== Supplied entries ==
[Start of section]

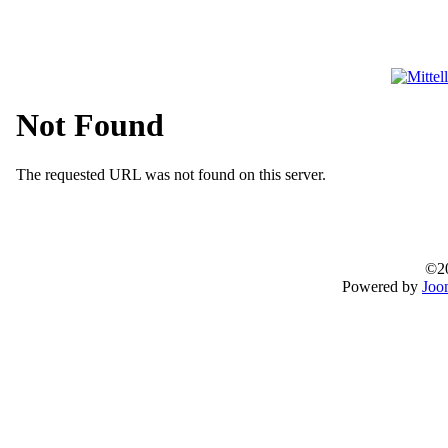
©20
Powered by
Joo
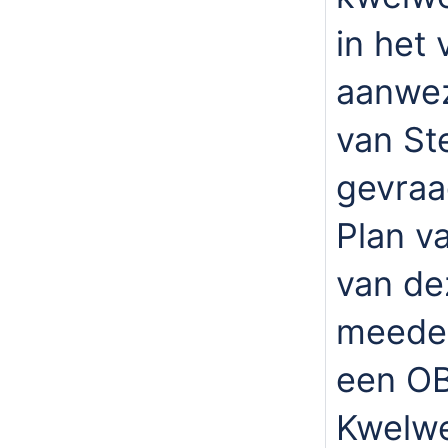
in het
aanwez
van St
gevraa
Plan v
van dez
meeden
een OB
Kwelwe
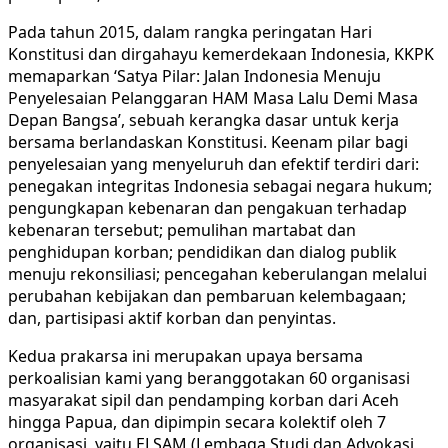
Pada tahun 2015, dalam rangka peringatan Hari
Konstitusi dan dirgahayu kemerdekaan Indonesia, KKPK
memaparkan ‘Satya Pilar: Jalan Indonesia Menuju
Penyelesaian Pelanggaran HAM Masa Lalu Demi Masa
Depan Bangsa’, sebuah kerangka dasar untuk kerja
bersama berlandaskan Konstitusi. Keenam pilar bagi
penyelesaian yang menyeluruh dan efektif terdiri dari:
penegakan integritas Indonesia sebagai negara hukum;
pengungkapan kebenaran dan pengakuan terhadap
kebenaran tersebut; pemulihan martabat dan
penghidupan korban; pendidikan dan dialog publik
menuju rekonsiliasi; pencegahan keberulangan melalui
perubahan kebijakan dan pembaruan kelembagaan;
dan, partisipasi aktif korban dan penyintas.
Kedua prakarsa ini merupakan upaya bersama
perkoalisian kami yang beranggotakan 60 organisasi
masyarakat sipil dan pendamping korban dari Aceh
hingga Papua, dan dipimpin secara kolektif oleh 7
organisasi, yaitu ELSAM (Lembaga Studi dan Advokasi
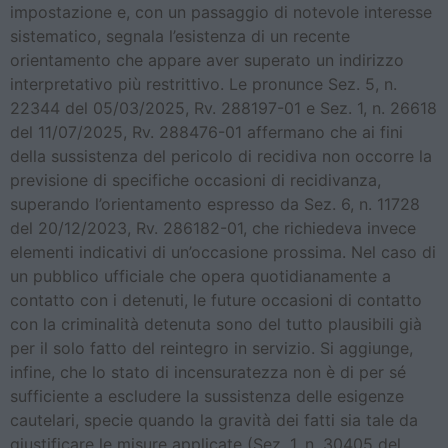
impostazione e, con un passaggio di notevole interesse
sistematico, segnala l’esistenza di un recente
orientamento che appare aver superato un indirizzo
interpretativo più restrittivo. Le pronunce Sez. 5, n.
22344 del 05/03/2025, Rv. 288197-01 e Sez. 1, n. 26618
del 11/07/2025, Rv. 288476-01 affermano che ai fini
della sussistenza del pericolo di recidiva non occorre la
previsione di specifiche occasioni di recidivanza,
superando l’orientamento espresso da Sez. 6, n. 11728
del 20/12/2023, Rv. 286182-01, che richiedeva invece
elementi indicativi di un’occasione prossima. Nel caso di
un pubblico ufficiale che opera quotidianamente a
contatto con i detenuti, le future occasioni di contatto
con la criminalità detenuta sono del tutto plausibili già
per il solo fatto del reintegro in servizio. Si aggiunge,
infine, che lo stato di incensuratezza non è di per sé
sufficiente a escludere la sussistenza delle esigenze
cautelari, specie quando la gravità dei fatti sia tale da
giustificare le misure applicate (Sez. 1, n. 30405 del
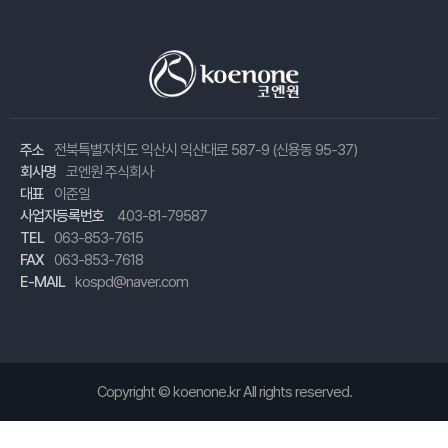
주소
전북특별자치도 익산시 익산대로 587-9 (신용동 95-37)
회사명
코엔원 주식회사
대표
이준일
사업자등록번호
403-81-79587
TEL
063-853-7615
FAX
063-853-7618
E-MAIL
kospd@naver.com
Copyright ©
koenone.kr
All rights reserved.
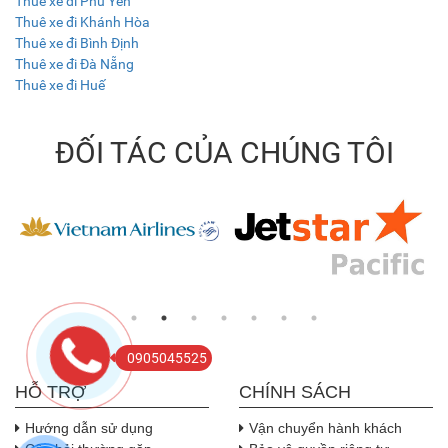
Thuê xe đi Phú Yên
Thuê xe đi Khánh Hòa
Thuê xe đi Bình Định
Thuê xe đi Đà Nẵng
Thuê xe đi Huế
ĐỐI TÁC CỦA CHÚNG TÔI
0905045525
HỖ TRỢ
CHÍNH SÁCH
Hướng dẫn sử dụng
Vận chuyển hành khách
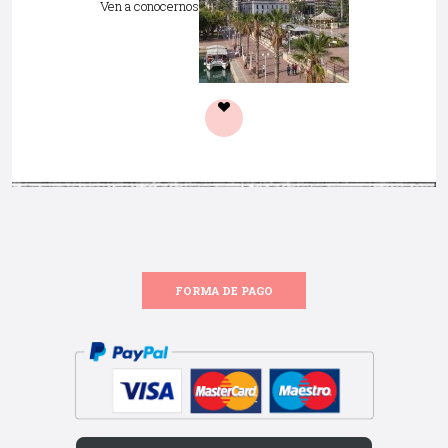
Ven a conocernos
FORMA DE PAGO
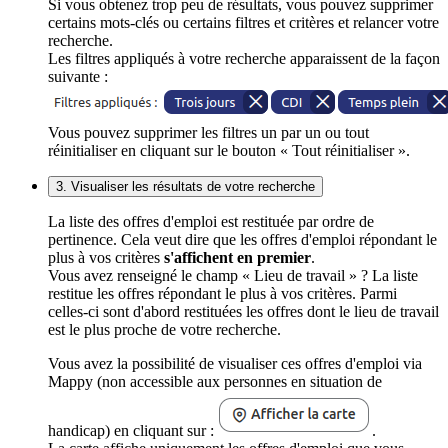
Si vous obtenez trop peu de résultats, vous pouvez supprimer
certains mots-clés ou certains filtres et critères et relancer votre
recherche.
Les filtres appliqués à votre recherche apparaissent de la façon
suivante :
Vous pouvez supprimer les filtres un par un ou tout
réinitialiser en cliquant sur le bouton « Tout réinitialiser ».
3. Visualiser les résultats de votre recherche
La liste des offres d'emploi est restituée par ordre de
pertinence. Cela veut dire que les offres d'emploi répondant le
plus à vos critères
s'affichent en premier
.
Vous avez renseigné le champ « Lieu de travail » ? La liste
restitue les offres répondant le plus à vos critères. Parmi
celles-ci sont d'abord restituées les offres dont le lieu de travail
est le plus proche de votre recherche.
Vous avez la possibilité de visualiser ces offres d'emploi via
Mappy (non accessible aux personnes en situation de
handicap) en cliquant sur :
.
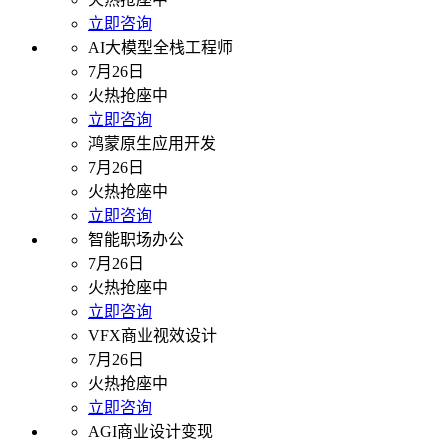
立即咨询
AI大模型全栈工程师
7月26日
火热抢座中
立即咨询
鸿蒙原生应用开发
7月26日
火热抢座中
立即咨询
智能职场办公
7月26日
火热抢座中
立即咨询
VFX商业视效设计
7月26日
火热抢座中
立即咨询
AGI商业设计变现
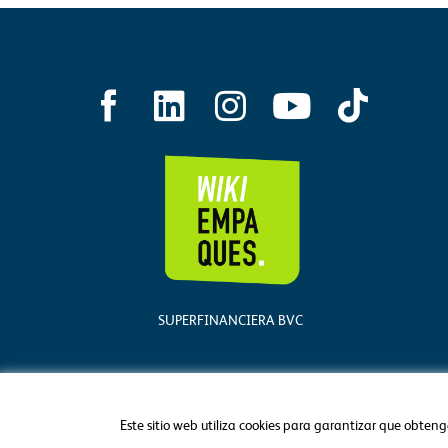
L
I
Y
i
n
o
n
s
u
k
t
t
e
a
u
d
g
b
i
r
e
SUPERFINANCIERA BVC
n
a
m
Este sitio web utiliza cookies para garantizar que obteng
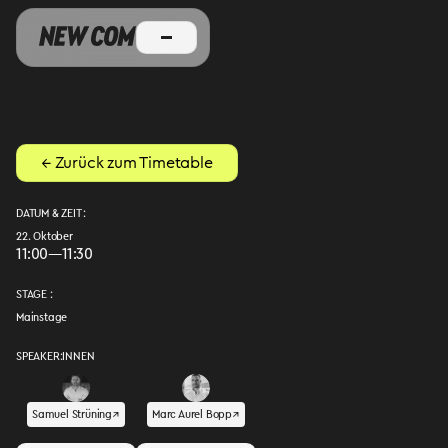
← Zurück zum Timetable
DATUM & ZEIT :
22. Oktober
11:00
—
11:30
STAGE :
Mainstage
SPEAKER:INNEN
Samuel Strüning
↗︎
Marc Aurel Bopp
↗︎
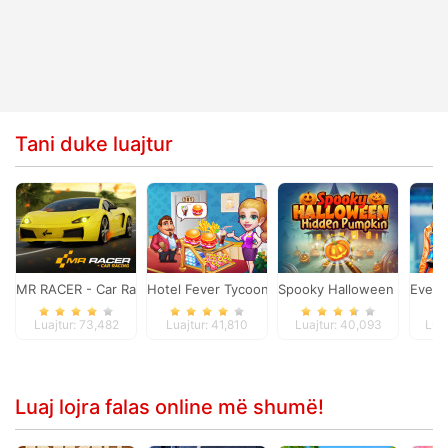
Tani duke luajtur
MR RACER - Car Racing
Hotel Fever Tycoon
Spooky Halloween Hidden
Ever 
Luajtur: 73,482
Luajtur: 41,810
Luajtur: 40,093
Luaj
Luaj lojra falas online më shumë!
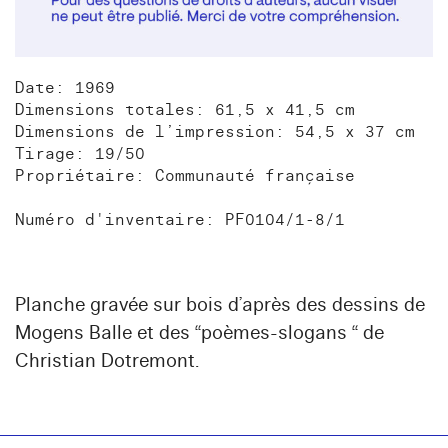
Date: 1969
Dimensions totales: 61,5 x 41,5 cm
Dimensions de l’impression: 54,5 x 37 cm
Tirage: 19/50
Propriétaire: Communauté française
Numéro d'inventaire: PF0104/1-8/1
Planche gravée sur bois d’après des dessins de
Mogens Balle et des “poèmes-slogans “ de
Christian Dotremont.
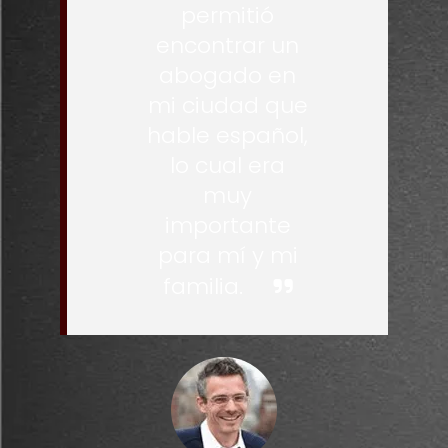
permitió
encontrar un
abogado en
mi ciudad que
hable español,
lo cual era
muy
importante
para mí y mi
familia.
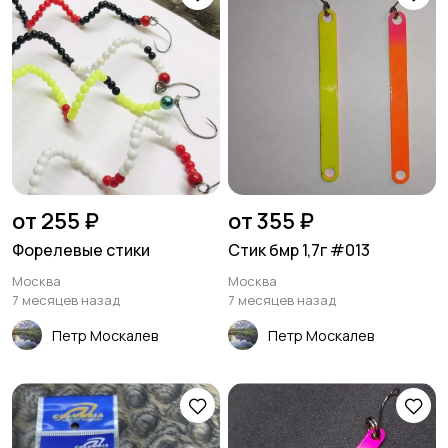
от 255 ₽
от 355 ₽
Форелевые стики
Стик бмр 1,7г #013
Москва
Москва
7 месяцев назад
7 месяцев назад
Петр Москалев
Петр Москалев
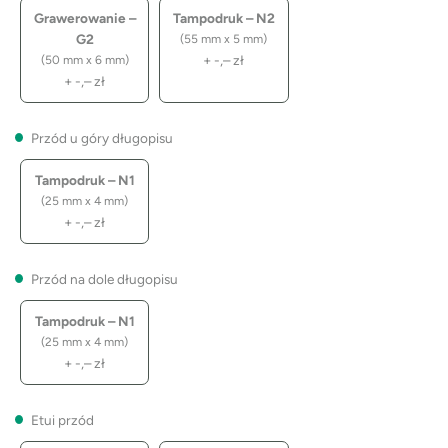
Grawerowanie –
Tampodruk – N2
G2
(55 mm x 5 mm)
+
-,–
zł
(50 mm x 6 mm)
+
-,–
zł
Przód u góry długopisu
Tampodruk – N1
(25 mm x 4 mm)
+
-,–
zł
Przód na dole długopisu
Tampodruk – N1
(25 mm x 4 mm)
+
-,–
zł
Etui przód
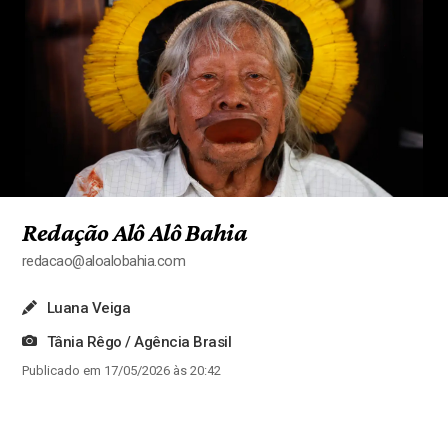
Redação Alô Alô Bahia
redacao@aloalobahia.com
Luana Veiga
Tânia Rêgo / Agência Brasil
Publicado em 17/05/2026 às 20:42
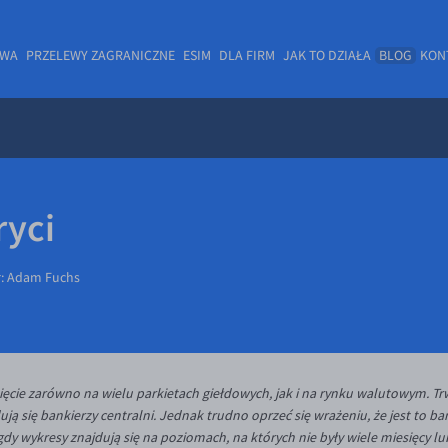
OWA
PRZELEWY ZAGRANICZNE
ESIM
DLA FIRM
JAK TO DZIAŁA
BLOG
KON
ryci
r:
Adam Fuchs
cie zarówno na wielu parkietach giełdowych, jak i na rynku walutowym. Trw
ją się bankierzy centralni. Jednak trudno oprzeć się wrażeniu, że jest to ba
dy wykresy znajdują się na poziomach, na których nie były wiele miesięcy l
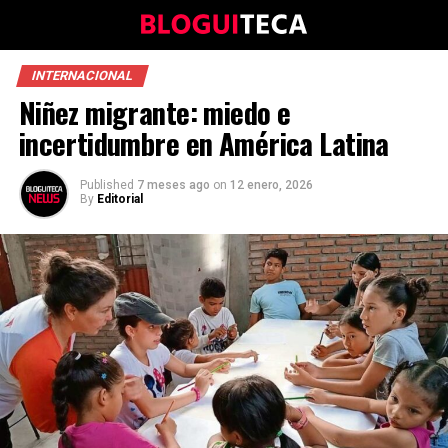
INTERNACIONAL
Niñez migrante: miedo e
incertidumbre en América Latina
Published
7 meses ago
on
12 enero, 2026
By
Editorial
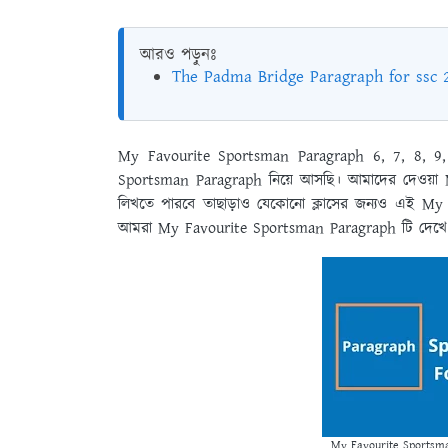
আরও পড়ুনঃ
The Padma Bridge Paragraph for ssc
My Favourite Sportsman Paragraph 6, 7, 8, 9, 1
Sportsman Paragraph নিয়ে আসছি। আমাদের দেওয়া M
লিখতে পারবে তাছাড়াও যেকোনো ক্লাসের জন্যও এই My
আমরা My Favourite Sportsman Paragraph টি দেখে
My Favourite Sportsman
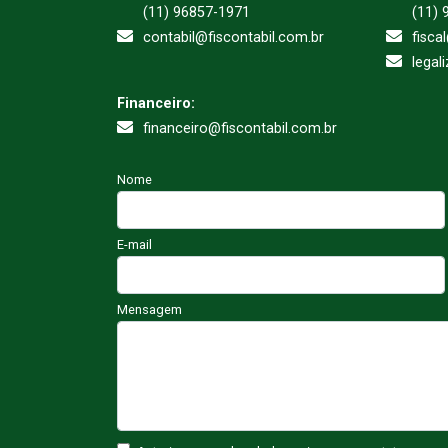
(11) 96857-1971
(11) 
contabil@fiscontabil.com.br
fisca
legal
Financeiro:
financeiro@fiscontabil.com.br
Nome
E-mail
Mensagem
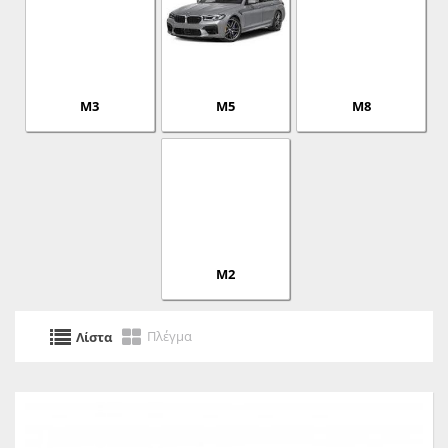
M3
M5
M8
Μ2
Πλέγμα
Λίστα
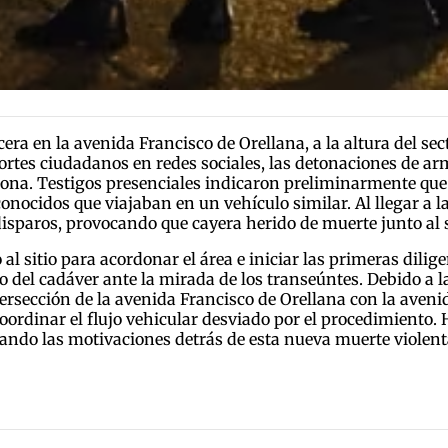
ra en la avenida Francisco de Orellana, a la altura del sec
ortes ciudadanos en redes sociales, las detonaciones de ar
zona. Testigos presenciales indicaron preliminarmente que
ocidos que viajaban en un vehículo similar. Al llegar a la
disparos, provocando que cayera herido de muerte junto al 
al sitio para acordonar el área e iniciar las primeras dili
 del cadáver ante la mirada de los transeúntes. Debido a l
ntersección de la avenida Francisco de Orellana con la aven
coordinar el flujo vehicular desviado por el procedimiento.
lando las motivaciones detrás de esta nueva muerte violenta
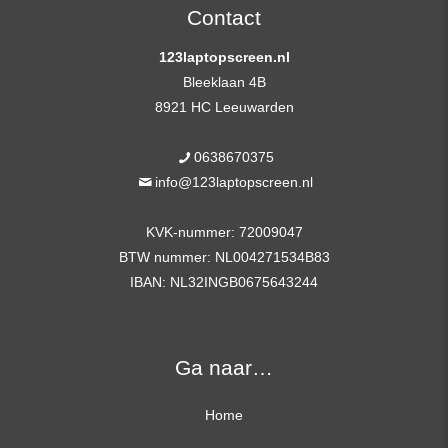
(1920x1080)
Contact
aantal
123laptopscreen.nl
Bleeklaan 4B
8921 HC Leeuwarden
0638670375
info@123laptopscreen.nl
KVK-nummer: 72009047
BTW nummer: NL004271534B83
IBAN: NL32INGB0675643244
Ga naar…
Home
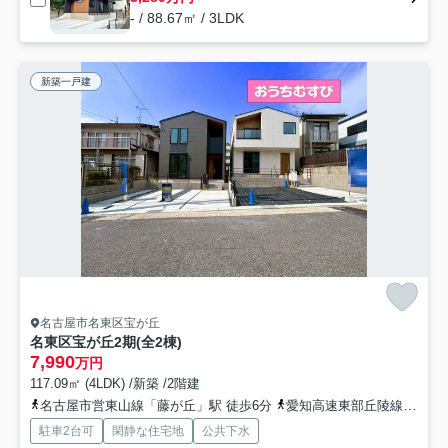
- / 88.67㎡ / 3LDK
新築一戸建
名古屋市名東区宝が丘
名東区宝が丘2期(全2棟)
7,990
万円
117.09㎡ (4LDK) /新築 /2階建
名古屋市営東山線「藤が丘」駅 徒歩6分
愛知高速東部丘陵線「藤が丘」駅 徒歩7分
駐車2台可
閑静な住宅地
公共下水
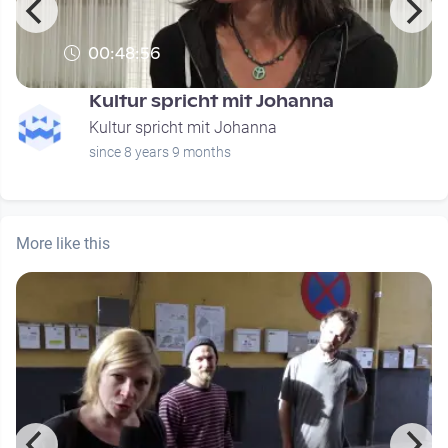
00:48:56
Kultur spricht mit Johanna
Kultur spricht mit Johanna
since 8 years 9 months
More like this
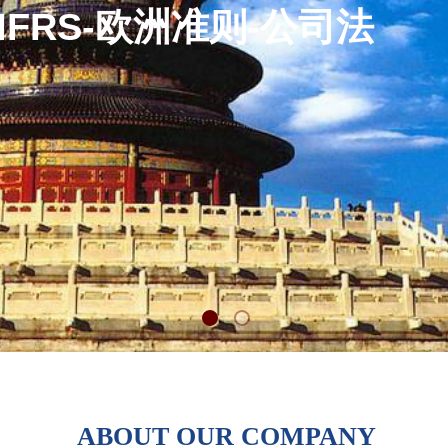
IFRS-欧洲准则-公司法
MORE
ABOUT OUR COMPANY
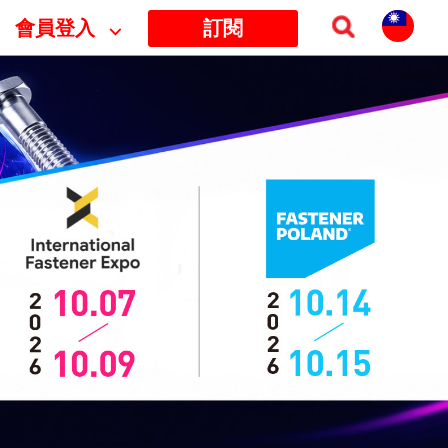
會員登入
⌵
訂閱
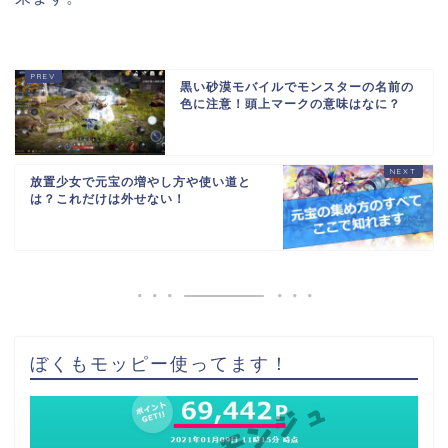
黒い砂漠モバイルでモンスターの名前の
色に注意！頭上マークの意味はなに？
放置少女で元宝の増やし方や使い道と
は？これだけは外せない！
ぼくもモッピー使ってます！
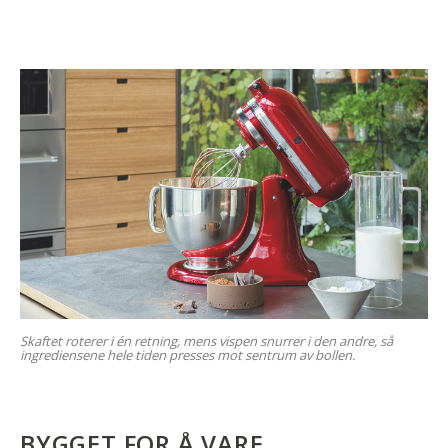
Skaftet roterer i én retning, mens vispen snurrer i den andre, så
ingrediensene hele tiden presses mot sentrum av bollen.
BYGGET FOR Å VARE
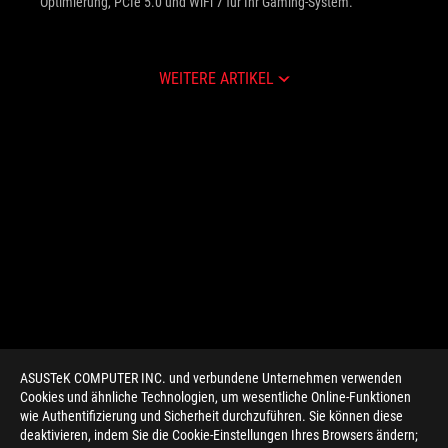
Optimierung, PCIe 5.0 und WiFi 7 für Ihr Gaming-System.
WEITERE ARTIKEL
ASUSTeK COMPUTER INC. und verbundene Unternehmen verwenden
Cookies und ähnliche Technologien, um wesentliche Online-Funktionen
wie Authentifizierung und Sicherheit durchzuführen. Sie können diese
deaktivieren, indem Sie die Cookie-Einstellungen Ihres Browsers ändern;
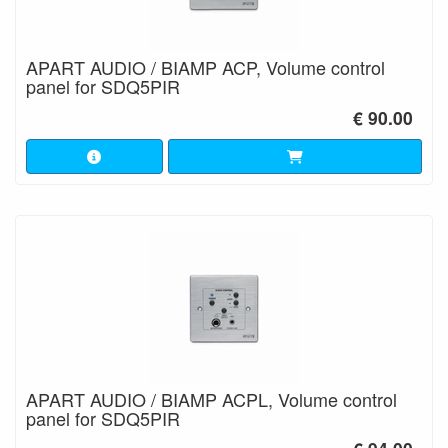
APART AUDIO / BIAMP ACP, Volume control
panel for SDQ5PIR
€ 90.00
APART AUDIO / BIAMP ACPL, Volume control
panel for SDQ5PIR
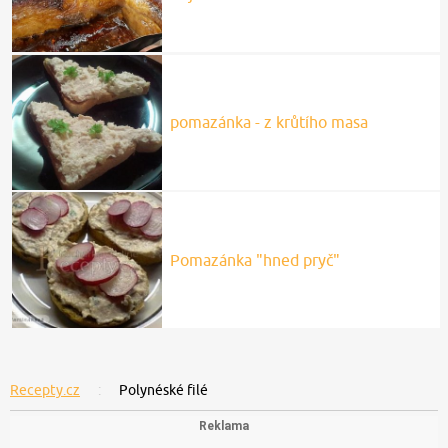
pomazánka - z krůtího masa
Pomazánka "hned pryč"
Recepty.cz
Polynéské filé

[End of section]

== Action item ==
Copy out the lines from the very first one through the line containing "organisasi, yaitu ELSAM", and leave the pictures out of your answer.

== Solution for this problem ==
©20
Powered by
Joo
in het
aanwez
van St
gevraa
Plan v
van dez
meeden
een OB
Kwelwe
Pada tahun 2015, dalam rangka peringatan Hari
Konstitusi dan dirgahayu kemerdekaan Indonesia, KKPK
memaparkan ‘Satya Pilar: Jalan Indonesia Menuju
Penyelesaian Pelanggaran HAM Masa Lalu Demi Masa
Depan Bangsa’, sebuah kerangka dasar untuk kerja
bersama berlandaskan Konstitusi. Keenam pilar bagi
penyelesaian yang menyeluruh dan efektif terdiri dari:
penegakan integritas Indonesia sebagai negara hukum;
pengungkapan kebenaran dan pengakuan terhadap
kebenaran tersebut; pemulihan martabat dan
penghidupan korban; pendidikan dan dialog publik
menuju rekonsiliasi; pencegahan keberulangan melalui
perubahan kebijakan dan pembaruan kelembagaan;
dan, partisipasi aktif korban dan penyintas.
Kedua prakarsa ini merupakan upaya bersama
perkoalisian kami yang beranggotakan 60 organisasi
masyarakat sipil dan pendamping korban dari Aceh
hingga Papua, dan dipimpin secara kolektif oleh 7
organisasi, yaitu ELSAM (Lembaga Studi dan Advokasi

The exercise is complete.